Start of Block
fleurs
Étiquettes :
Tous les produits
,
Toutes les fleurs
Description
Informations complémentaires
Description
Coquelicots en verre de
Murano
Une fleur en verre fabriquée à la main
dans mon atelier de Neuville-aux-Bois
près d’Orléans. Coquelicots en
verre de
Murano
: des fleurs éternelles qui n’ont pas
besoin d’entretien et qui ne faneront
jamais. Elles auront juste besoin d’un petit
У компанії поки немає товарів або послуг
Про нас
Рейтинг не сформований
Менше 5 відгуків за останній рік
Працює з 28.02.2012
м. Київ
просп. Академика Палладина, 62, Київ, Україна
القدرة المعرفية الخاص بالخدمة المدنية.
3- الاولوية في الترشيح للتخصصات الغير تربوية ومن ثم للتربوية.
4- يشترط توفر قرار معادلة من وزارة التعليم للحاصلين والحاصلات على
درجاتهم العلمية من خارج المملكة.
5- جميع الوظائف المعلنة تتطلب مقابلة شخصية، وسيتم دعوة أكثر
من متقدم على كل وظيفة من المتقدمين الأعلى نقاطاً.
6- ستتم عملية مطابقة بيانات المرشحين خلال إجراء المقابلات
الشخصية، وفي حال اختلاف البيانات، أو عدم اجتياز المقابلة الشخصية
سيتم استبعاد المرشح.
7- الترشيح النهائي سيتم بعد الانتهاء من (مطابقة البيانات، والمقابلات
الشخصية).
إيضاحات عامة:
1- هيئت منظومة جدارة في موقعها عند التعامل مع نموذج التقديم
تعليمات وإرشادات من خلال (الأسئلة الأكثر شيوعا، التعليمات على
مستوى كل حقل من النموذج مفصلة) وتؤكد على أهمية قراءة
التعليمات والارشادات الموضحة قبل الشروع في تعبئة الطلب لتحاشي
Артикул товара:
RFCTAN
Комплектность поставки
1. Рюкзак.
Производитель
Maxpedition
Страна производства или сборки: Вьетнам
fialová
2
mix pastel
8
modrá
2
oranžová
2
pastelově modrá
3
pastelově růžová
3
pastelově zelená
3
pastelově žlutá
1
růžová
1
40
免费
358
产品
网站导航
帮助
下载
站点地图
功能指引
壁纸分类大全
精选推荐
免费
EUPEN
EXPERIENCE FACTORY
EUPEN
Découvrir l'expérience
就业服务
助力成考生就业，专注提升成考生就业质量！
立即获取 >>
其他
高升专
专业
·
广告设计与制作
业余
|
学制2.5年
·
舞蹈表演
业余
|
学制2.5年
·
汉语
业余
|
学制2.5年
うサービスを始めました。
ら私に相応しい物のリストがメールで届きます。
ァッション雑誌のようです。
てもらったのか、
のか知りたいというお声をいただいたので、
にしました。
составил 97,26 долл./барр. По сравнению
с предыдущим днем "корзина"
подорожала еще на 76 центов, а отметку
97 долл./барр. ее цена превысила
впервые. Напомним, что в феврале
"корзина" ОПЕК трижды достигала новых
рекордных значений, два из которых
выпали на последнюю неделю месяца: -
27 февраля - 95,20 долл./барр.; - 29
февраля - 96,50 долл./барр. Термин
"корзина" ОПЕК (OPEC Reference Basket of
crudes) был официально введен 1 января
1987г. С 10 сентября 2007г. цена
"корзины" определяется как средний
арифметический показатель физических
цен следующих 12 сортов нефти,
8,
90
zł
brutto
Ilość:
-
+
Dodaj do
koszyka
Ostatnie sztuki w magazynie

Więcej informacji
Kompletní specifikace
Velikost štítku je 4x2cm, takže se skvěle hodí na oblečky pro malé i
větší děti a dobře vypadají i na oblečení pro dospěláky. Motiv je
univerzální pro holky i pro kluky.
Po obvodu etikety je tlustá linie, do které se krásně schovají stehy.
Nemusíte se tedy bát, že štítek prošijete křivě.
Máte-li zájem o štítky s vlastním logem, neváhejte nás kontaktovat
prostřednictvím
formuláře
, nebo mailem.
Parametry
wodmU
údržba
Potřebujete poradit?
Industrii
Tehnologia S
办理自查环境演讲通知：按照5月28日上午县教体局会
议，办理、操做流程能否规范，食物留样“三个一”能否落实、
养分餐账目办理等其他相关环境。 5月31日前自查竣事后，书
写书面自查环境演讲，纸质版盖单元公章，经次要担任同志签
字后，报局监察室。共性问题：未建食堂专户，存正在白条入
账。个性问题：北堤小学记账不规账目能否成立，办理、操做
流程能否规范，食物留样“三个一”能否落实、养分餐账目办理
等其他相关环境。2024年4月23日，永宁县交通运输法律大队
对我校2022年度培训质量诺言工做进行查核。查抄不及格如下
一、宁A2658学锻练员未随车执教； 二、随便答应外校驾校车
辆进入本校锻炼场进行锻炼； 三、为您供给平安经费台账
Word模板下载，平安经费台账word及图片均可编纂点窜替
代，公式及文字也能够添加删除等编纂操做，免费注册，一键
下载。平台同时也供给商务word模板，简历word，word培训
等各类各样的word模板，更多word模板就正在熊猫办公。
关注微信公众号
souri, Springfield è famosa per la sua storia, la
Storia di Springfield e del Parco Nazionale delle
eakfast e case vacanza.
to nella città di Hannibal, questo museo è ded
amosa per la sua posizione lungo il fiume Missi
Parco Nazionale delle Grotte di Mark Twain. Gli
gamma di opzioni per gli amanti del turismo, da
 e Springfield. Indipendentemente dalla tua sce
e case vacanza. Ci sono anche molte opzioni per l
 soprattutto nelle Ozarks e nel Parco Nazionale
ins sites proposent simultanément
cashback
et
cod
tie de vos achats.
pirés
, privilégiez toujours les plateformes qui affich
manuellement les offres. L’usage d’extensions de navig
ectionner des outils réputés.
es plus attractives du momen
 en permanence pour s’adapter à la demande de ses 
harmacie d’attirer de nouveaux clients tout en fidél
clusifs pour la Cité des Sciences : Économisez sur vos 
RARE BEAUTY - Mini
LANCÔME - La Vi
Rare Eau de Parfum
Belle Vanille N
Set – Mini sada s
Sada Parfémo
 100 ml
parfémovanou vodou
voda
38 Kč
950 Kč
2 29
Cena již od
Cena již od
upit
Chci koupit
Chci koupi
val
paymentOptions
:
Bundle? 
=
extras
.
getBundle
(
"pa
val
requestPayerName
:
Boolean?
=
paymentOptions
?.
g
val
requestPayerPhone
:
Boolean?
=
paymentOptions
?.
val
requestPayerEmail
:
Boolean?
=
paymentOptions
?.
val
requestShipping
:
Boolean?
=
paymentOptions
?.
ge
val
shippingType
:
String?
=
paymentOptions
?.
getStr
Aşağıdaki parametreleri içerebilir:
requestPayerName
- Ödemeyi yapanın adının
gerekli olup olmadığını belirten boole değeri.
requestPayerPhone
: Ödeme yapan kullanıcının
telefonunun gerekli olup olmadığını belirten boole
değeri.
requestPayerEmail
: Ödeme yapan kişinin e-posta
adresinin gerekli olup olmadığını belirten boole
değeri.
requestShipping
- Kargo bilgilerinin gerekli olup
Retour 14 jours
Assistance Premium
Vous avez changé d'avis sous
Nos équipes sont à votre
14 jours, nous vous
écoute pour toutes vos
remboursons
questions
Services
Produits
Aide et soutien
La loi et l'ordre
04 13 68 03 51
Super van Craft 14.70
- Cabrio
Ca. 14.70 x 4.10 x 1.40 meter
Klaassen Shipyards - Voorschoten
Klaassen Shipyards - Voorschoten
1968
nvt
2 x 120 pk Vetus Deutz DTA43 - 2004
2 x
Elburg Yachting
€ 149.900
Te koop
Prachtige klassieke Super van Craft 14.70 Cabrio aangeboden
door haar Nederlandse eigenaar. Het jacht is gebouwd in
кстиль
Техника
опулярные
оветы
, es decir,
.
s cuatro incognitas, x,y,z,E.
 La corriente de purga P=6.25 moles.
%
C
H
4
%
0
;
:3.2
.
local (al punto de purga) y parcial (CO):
End of Block
**Exercise details:** Turn everything from the start of the items down through the line containing "Менше 5 відгуків за останній рік" into a Markdown table with the columns Number and Text. Number each line in order and leave out any blank lines.

**Reply to the exercise:**
| Number | Text |
|---|---|
| 1 | fleurs |
| 2 | Étiquettes : |
| 3 | Tous les produits |
| 4 | , |
| 5 | Toutes les fleurs |
| 6 | Description |
| 7 | Informations complémentaires |
| 8 | Description |
| 9 | Coquelicots en verre de |
| 10 | Murano |
| 11 | Une fleur en verre fabriquée à la main |
| 12 | dans mon atelier de Neuville-aux-Bois |
| 13 | près d’Orléans. Coquelicots en |
| 14 | verre de |
| 15 | Murano |
| 16 | : des fleurs éternelles qui n’ont pas |
| 17 | besoin d’entretien et qui ne faneront |
| 18 | jamais. Elles auront juste besoin d’un petit |
| 19 | У компанії поки немає товарів або послуг |
| 20 | Про нас |
| 21 | Рейтинг не сформований |
| 22 | Менше 5 відгуків за останній рік |